Этот порыв удивил Сёдзаэмона. То место, где лицо девушки прикасалось к его ногам, было словно в огне: он ощущал ее теплое дыхание и горячие слезы. Он сидел не шевелясь, глядя на копну рассыпавшихся черных волос, вздрагивающую у него на коленях, вдыхая их запах, пока к девушке не вернулись силы. Взяв ее за руку, Сёдзаэмон смутно ощутил все, что она должна была чувствовать в этот момент. Неожиданная смерть подруги оказалась для девушки слишком тяжким потрясением. Сначала то была невыносимая скорбь, а затем испытанное потрясение выплеснулось в какое–то новое, неведомое чувство. В смерти подруги ей почудилось напоминание о том, что и ее, возможно, ожидает та же судьба, и теперь она, в ответ на это, до безумия жаждала одного – наполнить свою жизнь горением. Спустя некоторое время девушка взглянула снизу вверх на Сёдзаэмона. Глаза ее были печально полуприкрыты, но в них угадывалось потаенное жаркое пламя, которым охвачена была вся ее плоть. Руки Сёдзаэмона непроизвольно механически гладили обнаженное тело…

– Я ведь строго–настрого приказал сидеть смирно и не высовываться! – вколачивая слово за словом, будто гвозди, изрек Хёбу Тисака, и на лице его было написано возмущение. Весть о том, что забияки из приставленных к Кире охранников затеяли стычку с ронинами из Ако, сверх ожиданий повергла старого воина в страшное негодование.

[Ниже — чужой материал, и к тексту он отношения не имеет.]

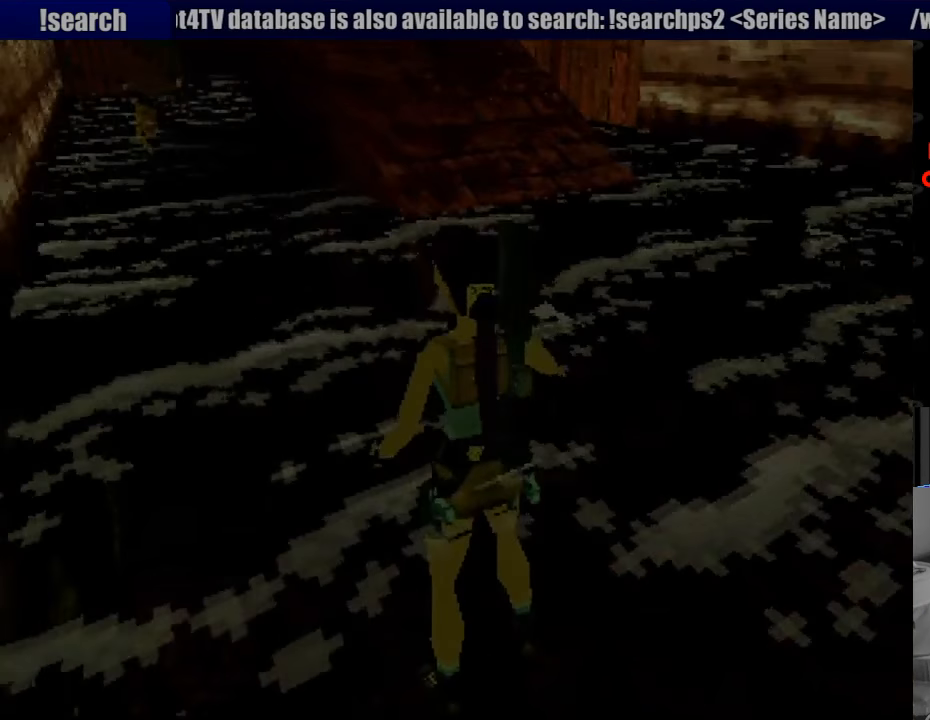
{"buttons": ["DPAD_UP"], "events": [[200, "DPAD_LEFT", "up"]]}
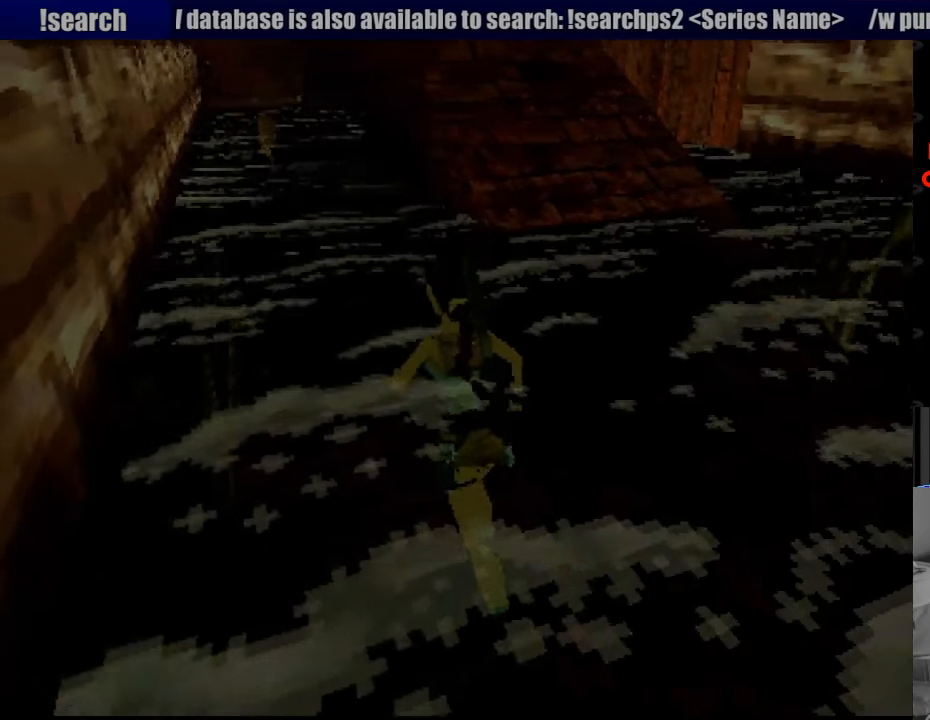
{"buttons": ["DPAD_UP", "DPAD_LEFT"], "events": [[33, "DPAD_RIGHT", "down"], [350, "DPAD_RIGHT", "up"], [400, "DPAD_LEFT", "down"]]}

Хёбу выглядел изможденным и осунувшимся. Избороздившие лицо глубокие морщины свидетельствовали о нервном напряжении последних месяцев. Будучи отправлен в отставку с поста командора эдоской дружины клана Уэсуги и сдав дела преемнику, Матасиро Иробэ, он занимался приведением в порядок своего хозяйства. До отъезда в Ёнэдзаву оставалось еще несколько дней, а пока что Хёбу, перебравшись на тихое Нижнее подворье в Сироганэ, позволил себе слегка расслабиться после тяжких трудов. Хэйсити Кобаяси, явившийся к нему с докладом, не предполагал, что сообщение так ошеломит и расстроит бывшего командора.

Тишина осенней ночи объяла дом под сенью развесистых деревьев – слышно было лишь, как бьется в закрытую створку сёдзи мотылек, прилетевший на свет фонаря, требуя, чтобы его впустили в комнату. Кошка, как всегда дремавшая на коленях у Хёбу, приподняла голову, прислушалась и, выскользнув из под руки Хёбу, пытавшегося ее удержать, принялась расхаживать вдоль сёдзи, следуя за шумом крылышек.

– Ах ты, непослушная! – проворчал Хёбу, ухватив кошку за загривок. Так и не добравшись до мотылька, она смирилась и свернулась клубочком.

– Я ведь вас просил пожертвовать жизнью. Полагал, что ради нашего клана и жизнь можно отдать – вот потому и просил…

– Можете об этом не напоминать, – от души сказал Хэйсити, взглянув на собеседника исподлобья. – Каждый из нас готов умереть во имя дома Уэсуги. Мы только этого и желаем.

– Да нет же, я не о том, – раздраженно воскликнул Хёбу. – Как ты не понимаешь?!

Кобаяси молчал.

– Нет, ничего ты не можешь понять! – с горечью отрезал Хёбу.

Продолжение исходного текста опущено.